Given passage
»»
On cue, Elia Cabada asks her son about an upcoming dance at Alhambra.
"How late is it going to be?"
"Seven 'til nine or ten, Mom."
"Same as last time. I want you coming home right after--if I let you go."

Machy wanders off to sharpen his pencils. He wants to complete a drawing of a shapely superwoman he's been creating.

His mother follows him with her eyes.
"My boys are everything I have," Elia Cabada says, her eyes misting. "When things get hard for me, and I'm not sure what's going to happen next in life, I just try and keep steady. I won't cry in front of him. I want him to know I'm strong."

Jaime
Five years from now, I'm gonna be drawing something. I'll be the best artist in my school.

Jaime Bustamante,
November 15, 1990,
in Mrs. Phelps' fourth-grade class

Jaime Bustamante stares across the Plexiglas window at his visitors at the Madison Street Jail. It's a Sunday evening, one week before Christmas, and almost one year since he participated in a robbery-murder that landed him here.

Jaime turned 16 in jail. His face is scarred with acne, and his pasty pallor looks like yesterday's oatmeal. He's about five feet five, and says he weighs about 120.

He describes how he passes time awaiting disposition of his case: "I got my eighth-grade diploma a while ago. Now, I listen to the radio a lot."

But what about the skill that made Jaime stand out in Mrs. Phelps' class during the 1990-91 school year?
««
Data extract
»»
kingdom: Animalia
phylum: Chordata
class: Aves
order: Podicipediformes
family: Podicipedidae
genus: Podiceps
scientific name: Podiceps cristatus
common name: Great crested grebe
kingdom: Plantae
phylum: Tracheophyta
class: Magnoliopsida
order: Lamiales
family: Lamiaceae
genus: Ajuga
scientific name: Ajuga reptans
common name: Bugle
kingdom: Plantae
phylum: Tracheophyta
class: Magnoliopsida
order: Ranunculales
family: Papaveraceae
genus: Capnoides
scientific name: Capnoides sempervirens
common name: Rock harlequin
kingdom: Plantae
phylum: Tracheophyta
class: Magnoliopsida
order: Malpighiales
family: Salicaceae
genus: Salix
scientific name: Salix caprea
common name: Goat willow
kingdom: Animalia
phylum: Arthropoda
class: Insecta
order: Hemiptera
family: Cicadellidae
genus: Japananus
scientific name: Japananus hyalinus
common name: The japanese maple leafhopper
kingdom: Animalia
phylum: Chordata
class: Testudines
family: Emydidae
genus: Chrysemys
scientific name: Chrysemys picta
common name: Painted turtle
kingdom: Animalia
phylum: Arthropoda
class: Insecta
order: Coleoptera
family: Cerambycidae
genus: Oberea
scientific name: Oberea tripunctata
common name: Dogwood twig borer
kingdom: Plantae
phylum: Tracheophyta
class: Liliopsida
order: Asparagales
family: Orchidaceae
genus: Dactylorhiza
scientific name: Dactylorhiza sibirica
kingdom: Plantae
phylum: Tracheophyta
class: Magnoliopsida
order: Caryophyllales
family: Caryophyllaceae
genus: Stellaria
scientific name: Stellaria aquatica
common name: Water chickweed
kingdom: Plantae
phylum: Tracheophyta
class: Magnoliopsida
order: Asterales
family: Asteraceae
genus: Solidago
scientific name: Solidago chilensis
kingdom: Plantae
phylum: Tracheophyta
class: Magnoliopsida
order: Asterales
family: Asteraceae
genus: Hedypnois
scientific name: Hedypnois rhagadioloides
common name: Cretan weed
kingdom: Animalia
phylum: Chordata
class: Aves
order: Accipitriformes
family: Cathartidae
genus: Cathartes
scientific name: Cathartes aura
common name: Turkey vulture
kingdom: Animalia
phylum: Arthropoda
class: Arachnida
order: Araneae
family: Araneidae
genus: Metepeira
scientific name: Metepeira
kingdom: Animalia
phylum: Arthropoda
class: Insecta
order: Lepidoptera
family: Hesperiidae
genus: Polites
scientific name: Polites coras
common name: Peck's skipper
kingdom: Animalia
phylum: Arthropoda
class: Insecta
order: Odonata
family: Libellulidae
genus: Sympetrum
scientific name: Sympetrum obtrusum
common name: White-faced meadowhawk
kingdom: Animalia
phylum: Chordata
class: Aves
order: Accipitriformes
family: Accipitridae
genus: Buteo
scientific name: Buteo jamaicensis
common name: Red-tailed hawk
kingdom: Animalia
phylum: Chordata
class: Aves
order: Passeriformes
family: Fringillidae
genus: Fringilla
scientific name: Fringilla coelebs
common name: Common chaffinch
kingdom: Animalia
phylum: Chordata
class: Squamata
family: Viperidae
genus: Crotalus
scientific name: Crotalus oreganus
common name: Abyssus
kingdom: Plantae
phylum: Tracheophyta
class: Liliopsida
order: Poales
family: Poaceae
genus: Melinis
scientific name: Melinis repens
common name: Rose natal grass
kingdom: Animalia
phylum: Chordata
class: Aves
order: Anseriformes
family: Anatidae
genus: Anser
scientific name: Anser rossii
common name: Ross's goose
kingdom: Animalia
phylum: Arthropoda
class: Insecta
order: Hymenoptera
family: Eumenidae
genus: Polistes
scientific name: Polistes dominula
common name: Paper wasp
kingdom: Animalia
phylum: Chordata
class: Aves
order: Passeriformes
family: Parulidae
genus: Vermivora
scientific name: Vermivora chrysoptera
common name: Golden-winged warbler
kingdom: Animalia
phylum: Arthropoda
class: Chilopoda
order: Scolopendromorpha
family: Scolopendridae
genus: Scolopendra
««
Exercises to complete
#1 Say whether each statement agrees with the excerpt, and answer yes or no with the words of the excerpt that decide it, quoted exactly. (a) Jaime Bustamante turned 16 while in jail. (b) Elia Cabada says she cries in front of her son. (c) Jaime says he earned his high school diploma.
#2 Reproduce the excerpt word for word from "His mother follows" to "weighs about 120.".

Final results
#1
(a) Yes: "Jaime turned 16 in jail."
(b) No: "I won't cry in front of him."
(c) No: "I got my eighth-grade diploma a while ago."

#2
His mother follows him with her eyes.
"My boys are everything I have," Elia Cabada says, her eyes misting. "When things get hard for me, and I'm not sure what's going to happen next in life, I just try and keep steady. I won't cry in front of him. I want him to know I'm strong."

Jaime
Five years from now, I'm gonna be drawing something. I'll be the best artist in my school.

Jaime Bustamante,
November 15, 1990,
in Mrs. Phelps' fourth-grade class

Jaime Bustamante stares across the Plexiglas window at his visitors at the Madison Street Jail. It's a Sunday evening, one week before Christmas, and almost one year since he participated in a robbery-murder that landed him here.

Jaime turned 16 in jail. His face is scarred with acne, and his pasty pallor looks like yesterday's oatmeal. He's about five feet five, and says he weighs about 120.